»»
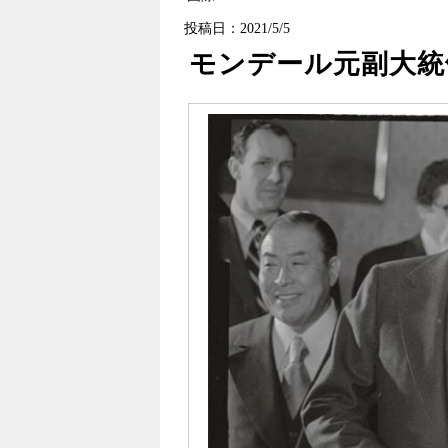
投稿日：2021/5/5
モンデール元副大統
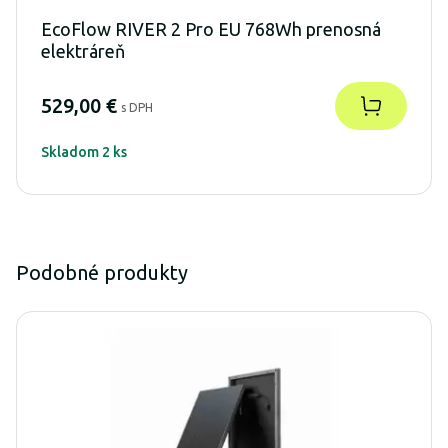
EcoFlow RIVER 2 Pro EU 768Wh prenosná
elektráreň
529,00 €
s DPH
Skladom 2 ks
Podobné produkty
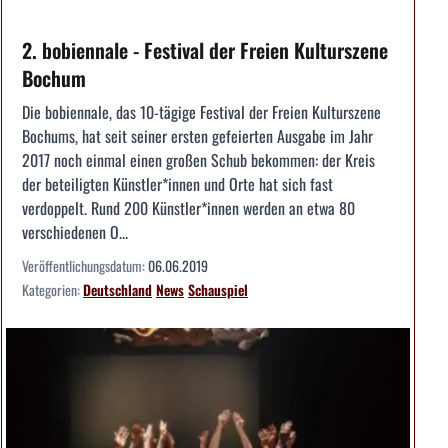
2. bobiennale - Festival der Freien Kulturszene
Bochum
Die bobiennale, das 10-tägige Festival der Freien Kulturszene
Bochums, hat seit seiner ersten gefeierten Ausgabe im Jahr
2017 noch einmal einen großen Schub bekommen: der Kreis
der beteiligten Künstler*innen und Orte hat sich fast
verdoppelt. Rund 200 Künstler*innen werden an etwa 80
verschiedenen O...
Veröffentlichungsdatum:
06.06.2019
Kategorien:
Deutschland
News
Schauspiel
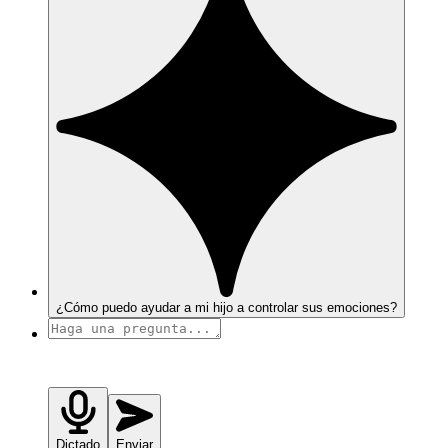
¿Cómo puedo ayudar a mi hijo a controlar sus emociones?
Dictado
Enviar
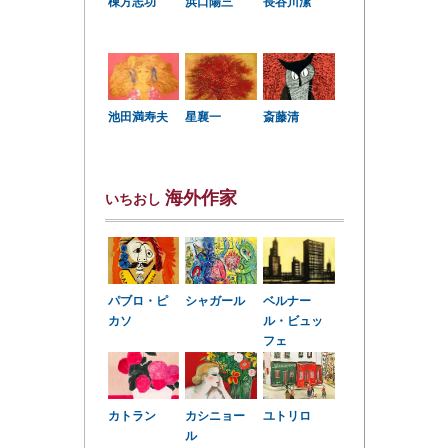
棟方志功
浜口陽三
長谷川潔
星襄一
池田満寿夫
斎藤清
海外作家
いちおし
パブロ・ピ
シャガール
ベルナー
カソ
ル・ビュッ
フェ
カトラン
カシニョー
ユトリロ
ル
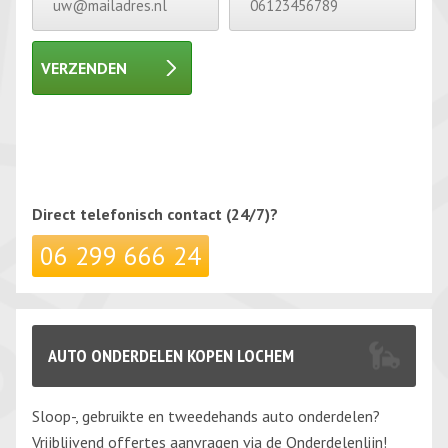
VERZENDEN
Gelieve dit veld leeg te laten.
Gelieve dit veld leeg te laten.
Direct telefonisch
contact (24/7)?
06 299 666 24
AUTO ONDERDELEN KOPEN LOCHEM
Sloop-, gebruikte en tweedehands auto onderdelen?
Vrijblijvend offertes aanvragen via de Onderdelenlijn!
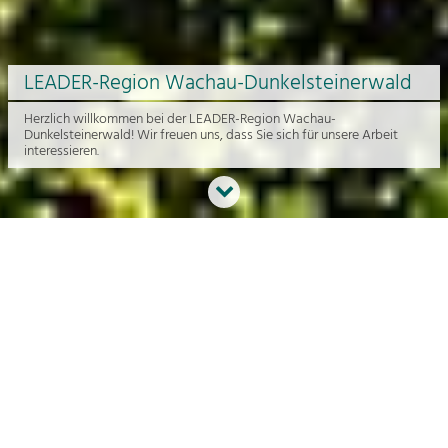
LEADER-Region Wachau-Dunkelsteinerwald
Herzlich willkommen bei der LEADER-Region Wachau-
Dunkelsteinerwald! Wir freuen uns, dass Sie sich für unsere Arbeit
interessieren.
Neues aus der Region
An dieser Stelle bekommen Sie einen Überblick über die aktuelle
Arbeit rund um die Regionalentwicklung in der Wachau und im
Dunkelsteinerwald.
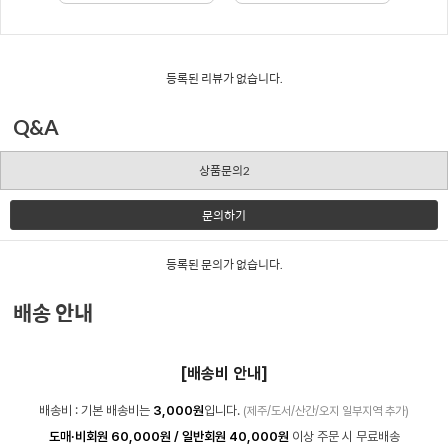
등록된 리뷰가 없습니다.
Q&A
상품문의2
문의하기
등록된 문의가 없습니다.
배송 안내
[배송비 안내]
배송비 : 기본 배송비는
3,000원
입니다.
(제주/도서/산간/오지 일부지역 추가)
도매·비회원 60,000원 / 일반회원 40,000원
이상 주문 시 무료배송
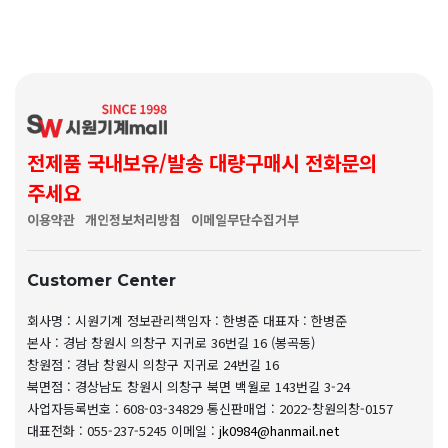
전제품 국내보유/발송 대량구매시 전화문의
주세요
이용약관
개인정보처리방침
이메일무단수집거부
Customer Center
회사명 : 시원기계
정보관리책임자 : 한병준
대표자 : 한병준
본사 : 경남 창원시 의창구 지귀로 36번길 16 (봉곡동)
창원점 : 경남 창원시 의창구 지귀로 24번길 16
북면점 : 경상남도 창원시 의창구 북면 백월로 143번길 3-24
사업자등록번호 : 608-03-34829
통신판매업 : 2022-창원의창-0157
대표전화 : 055-237-5245
이메일 :
jk0984@hanmail.net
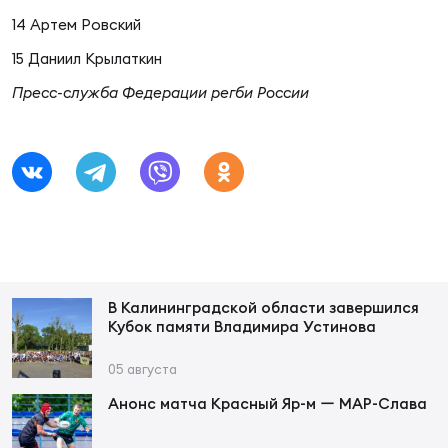
Фед
14 Артем Ровский
регб
Экс
15 Даниил Крылаткин
Пресс-служба Федерации регби России
Пер
Фон
Перв
ПРОГ
Перв
Ака
В Калининградской области завершился
Все
Кубок памяти Владимира Устинова
по р
Нов
05 августа
Анонс матча Красный Яр-м ー МАР-Слава
ЮНОШ
Зай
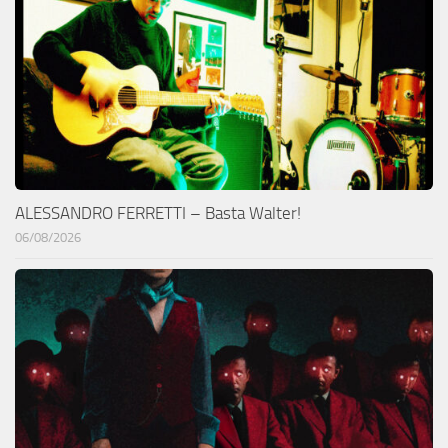
ALESSANDRO FERRETTI – Basta Walter!
06/08/2026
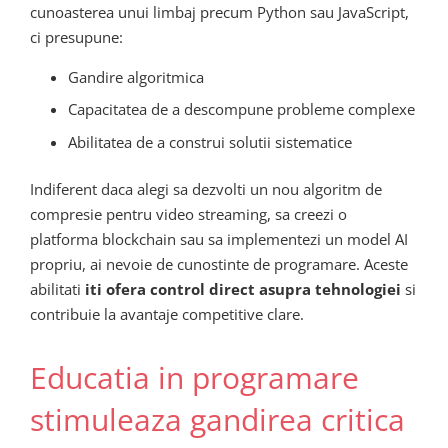
cunoasterea unui limbaj precum Python sau JavaScript,
ci presupune:
Gandire algoritmica
Capacitatea de a descompune probleme complexe
Abilitatea de a construi solutii sistematice
Indiferent daca alegi sa dezvolti un nou algoritm de
compresie pentru video streaming, sa creezi o
platforma blockchain sau sa implementezi un model AI
propriu, ai nevoie de cunostinte de programare. Aceste
abilitati
iti ofera control direct asupra tehnologiei
si
contribuie la avantaje competitive clare.
Educatia in programare
stimuleaza gandirea critica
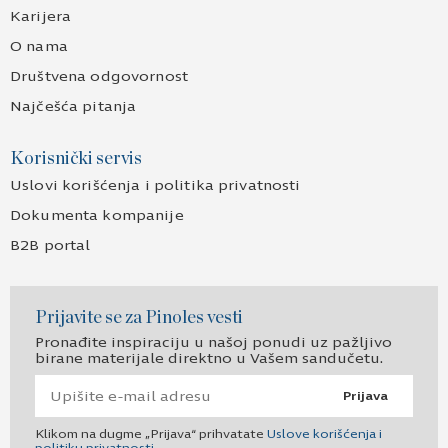
Karijera
O nama
Društvena odgovornost
Najčešća pitanja
Korisnički servis
Uslovi korišćenja i politika privatnosti
Dokumenta kompanije
B2B portal
Prijavite se za Pinoles vesti
Pronađite inspiraciju u našoj ponudi uz pažljivo
birane materijale direktno u Vašem sandučetu.
Prijava
Klikom na dugme „Prijava“ prihvatate
Uslove korišćenja i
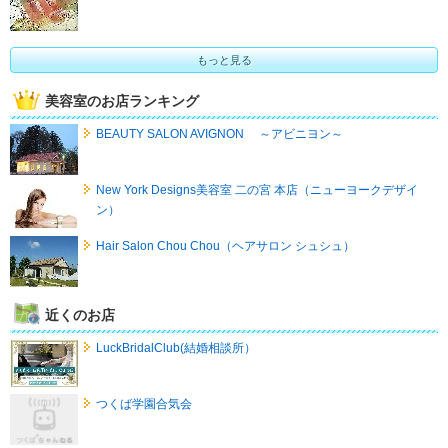
もっと見る
美容室のお店ランキング
BEAUTY SALON AVIGNON ～アビニヨン～
New York Designs美容室 二の宮 本店（ニューヨークデザイ
ン）
Hair Salon Chou Chou（ヘアサロン シュシュ）
近くのお店
LuckBridalClub(結婚相談所）
つくば学園合気会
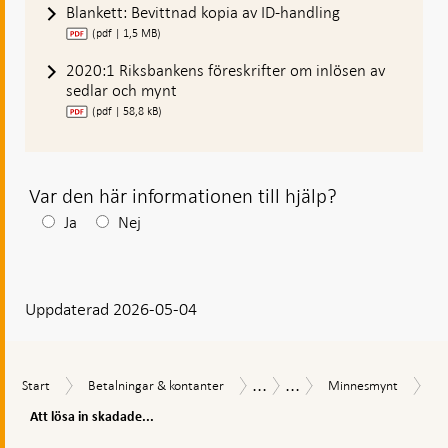
Blankett: Bevittnad kopia av ID-handling
(pdf | 1,5 MB)
2020:1 Riksbankens föreskrifter om inlösen av
sedlar och mynt
(pdf | 58,8 kB)
Var den här informationen till hjälp?
Efter
Ja
Nej
ditt
svar
Uppdaterad 2026-05-04
visas
en
kommentarsruta
...
...
Att
Start
Betalningar
Minnesmynt
Sedlar
Mynt
Start
Betalningar & kontanter
Minnesmynt
lös
&
&
in
Att lösa in skadade...
kontanter
mynt
sk
Gå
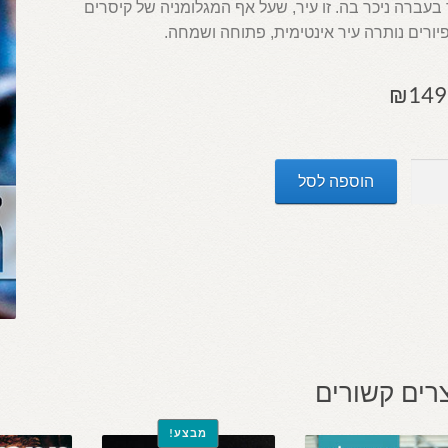
בעברה ניכר בה. זו עיר, שעל אף המגלומניה של קיסרים
יורים נותרה עיר אינטימית, פתוחה ושמחה.
₪
149
הוספה לסל
ך
רים קשורים
מבצע!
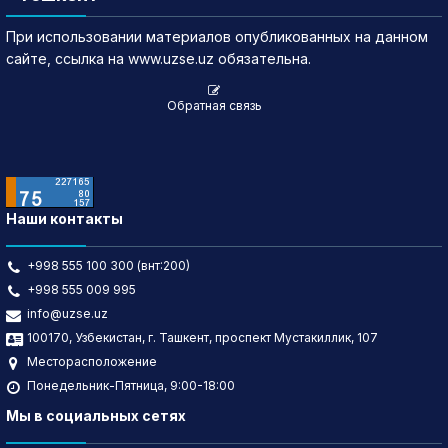
При использовании материалов опубликованных на данном
сайте, ссылка на www.uzse.uz обязательна.
Обратная связь
Наши контакты
+998 555 100 300 (внт:200)
+998 555 009 995
info@uzse.uz
100170, Узбекистан, г. Ташкент, проспект Мустакиллик, 107
Месторасположение
Понедельник-Пятница, 9:00-18:00
Мы в социальных сетях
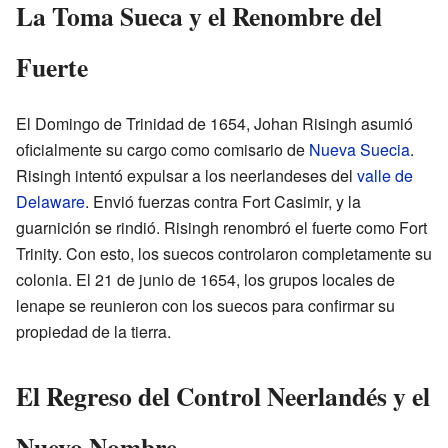
La Toma Sueca y el Renombre del
Fuerte
El Domingo de Trinidad de 1654, Johan Risingh asumió
oficialmente su cargo como comisario de
Nueva Suecia
.
Risingh intentó expulsar a los neerlandeses del
valle de
Delaware
. Envió fuerzas contra Fort Casimir, y la
guarnición se rindió. Risingh renombró el fuerte como Fort
Trinity. Con esto, los suecos controlaron completamente su
colonia. El 21 de junio de 1654, los grupos locales de
lenape se reunieron con los suecos para confirmar su
propiedad de la tierra.
El Regreso del Control Neerlandés y el
Nuevo Nombre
««
## Your assignment:
The lines to copy are those above that contain "como".

## Response to the task:
oficialmente su cargo como comisario de
guarnición se rindió. Risingh renombró el fuerte como Fort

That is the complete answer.